━━━ TEXTO DE ORIGEN

Samsung vuelve a apostar por el sensor de huellas ultrasónico en la pantalla, pero más elevado que en sus hermanos Galaxy S y sin aumentar la zona de activación, según ha podido saber este periódico.

El precio del Note 10 estándar (8 GB + 256 GB) será de 959 euros, mientras que el Note 10+ (12 GB + 256 GB) costará 1.109 euros (1.209 euros con 512GB). La cifra aumenta al hablar del Galaxy Note 10+ 5G (12GB + 512GB), que se venderá por 1.309 euros.

El diseño no varía mucho, aunque sí se observan nuevos retoques. Los nuevos dispositivos se olvidan de la disposición horizontal de las lentes pasar a una línea vertical de tres cámaras en la versión normal y cuatro en la versión premium. En la parte trasera el Note 10+ dispone de una cámara más, por lo que se diferencia en este punto con la otra versión. No obstante, en ambos casos mantienen esa característica forma rectangular, con esquinas y bordes curvos y con el el hueco para el S Pen,

Los dos dispositivos comparten una lente gran angular de 16MP F2.2, una gran angular de 12 MP F1.5/F2.4 y por último un teleobjetivo de 12MP F2.1. La diferencia está en la adición de la famosa cámara TOF para el Note 10+, que mide con precisión la distancia a la que se encuentra un objeto y así poder conjugar mejor la profundidad de campo y el desenfoque del fondo tan de moda en las imágenes en Instagram. La mejora se traslada además al vídeo con el desenfoque automático en imágenes en movimiento con el live focus vídeo, «en la cámara frontal y en las traseras». Pero quizá el Note 10 cambie la forma de usar el dispositivo con una sola mano y sea una de las grandes revoluciones que pasen desapercibidas.

Samsung se «ha cargado» los botones en el borde derecho del móvil y traslada todo al lado izquierdo. ¿Qué pensarán los zurdos de este cambio? Revisando los bordes refinados y redondeados, el usuario puede echar en falta el conector minijack de 3,5mm.

Samsung ha seguido la línea tomada por sus competidores en los modelos de alta gama y pone a dieta a sus dispositivos para hacerlos más finos, con un grosor por primera vez de menos de 8 milímetros.

Todo se centra en el conector USB tipo C para escuchar y a su vez cargar las baterías de 3.500 mAh y 4.300 mAh de cada una de las versiones. Ambas con carga ultra rápida y también inalámbrica. «El Note 10 carga más rápido de forma inalámbrica que el Note 9 con cable», aseguran los responsables de Samsung.

Ambos dispositivos montan el nuevo Exynos 9825, al menos en el Viejo Continente. En Estados Unidos, la amistosa relación con Qualcomm les dotará del último Snapdragon 855.

El Samsung Galaxy Note 10 llega con 8 GB de memoria RAM y 256 GB de almacenamiento y el Note 10+ con 12 GB de memoria RAM y entre 256 y 512 GB de almacenamiento. En el Note 10+ es incluso posible incorporar una tarjeta Micro SD que permite ampliar la capacidad con un tera adicional para guardar datos (que no está disponible en el modelo estándar).

━━━━━━

REQUISITOS DEL EJERCICIO:
Del texto sobre el Galaxy Note 10, traduzca al inglés esta oración: «Ambos dispositivos montan el nuevo Exynos 9825, al menos en el Viejo Continente.» Bastará con el texto de origen, sin recurrir a ninguna otra fuente.

━━━ LOS DATOS

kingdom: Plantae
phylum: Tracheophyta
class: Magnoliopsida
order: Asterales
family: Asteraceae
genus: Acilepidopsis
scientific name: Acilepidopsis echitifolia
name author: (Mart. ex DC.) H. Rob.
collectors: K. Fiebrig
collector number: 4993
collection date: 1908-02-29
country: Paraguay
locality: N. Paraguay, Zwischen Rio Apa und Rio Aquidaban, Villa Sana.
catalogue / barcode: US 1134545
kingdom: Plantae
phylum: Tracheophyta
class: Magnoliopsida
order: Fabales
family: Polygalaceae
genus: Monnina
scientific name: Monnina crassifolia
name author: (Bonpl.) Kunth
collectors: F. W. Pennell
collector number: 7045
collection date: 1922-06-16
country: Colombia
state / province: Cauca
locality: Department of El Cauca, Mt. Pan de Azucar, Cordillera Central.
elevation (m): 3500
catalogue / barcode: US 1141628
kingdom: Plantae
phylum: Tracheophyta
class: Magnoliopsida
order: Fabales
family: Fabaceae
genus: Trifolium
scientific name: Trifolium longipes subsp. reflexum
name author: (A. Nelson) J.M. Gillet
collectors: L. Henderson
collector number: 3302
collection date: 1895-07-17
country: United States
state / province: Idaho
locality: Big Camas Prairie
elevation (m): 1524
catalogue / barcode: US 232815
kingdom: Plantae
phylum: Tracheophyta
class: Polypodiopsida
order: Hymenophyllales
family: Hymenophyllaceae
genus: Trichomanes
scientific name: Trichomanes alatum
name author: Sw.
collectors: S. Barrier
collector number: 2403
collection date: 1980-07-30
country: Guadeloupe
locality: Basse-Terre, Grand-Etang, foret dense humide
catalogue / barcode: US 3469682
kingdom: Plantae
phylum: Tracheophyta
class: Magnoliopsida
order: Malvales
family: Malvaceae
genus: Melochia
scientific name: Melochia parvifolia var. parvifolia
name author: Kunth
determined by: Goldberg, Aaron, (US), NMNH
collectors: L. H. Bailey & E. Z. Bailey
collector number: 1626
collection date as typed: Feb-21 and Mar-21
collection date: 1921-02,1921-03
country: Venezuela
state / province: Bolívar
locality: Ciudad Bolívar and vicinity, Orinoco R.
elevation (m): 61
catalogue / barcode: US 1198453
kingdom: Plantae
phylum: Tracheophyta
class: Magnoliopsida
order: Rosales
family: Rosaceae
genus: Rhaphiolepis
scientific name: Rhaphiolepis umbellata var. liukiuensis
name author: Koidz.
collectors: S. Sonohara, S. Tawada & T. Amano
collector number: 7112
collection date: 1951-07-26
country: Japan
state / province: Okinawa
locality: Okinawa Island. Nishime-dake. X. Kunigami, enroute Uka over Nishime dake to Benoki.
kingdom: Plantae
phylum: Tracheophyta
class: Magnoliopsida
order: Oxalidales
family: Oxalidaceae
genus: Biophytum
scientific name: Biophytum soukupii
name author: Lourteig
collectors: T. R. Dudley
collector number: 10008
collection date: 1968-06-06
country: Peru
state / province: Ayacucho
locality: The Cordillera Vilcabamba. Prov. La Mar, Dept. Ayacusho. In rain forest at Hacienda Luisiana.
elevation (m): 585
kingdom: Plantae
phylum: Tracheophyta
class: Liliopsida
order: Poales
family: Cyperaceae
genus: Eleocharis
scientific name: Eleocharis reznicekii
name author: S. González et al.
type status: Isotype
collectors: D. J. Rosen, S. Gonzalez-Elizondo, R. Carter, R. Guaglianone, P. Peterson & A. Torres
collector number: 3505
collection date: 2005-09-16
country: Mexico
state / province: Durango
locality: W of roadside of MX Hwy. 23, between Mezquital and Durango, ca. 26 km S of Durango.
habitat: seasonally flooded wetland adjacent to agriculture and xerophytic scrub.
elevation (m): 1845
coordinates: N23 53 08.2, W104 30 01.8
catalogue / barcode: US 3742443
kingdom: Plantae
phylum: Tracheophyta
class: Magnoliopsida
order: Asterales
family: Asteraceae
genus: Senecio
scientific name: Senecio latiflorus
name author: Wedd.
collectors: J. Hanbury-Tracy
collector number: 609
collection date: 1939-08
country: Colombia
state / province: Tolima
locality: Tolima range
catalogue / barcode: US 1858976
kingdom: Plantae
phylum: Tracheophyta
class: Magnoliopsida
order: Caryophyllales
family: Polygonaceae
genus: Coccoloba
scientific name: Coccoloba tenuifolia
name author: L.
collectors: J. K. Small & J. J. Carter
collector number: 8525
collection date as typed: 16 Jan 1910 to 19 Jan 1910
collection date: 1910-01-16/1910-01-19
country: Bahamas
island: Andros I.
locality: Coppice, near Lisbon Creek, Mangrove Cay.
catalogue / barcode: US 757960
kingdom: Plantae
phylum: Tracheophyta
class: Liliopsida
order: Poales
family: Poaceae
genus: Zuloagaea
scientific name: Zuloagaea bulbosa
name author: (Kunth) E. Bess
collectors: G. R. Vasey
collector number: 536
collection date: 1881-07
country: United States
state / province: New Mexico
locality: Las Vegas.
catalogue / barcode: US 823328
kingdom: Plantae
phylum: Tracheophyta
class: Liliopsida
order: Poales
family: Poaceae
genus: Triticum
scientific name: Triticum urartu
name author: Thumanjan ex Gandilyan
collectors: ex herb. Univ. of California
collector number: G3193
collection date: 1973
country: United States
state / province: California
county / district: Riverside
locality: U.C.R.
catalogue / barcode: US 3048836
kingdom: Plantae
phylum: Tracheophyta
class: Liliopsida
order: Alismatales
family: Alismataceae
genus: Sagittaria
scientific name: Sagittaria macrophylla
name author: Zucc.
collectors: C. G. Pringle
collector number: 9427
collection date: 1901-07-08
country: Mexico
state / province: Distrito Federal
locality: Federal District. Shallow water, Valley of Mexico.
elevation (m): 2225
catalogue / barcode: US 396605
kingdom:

━━━━━━

RESULTADO:
Both devices are equipped with the new Exynos 9825, at least on the Old Continent.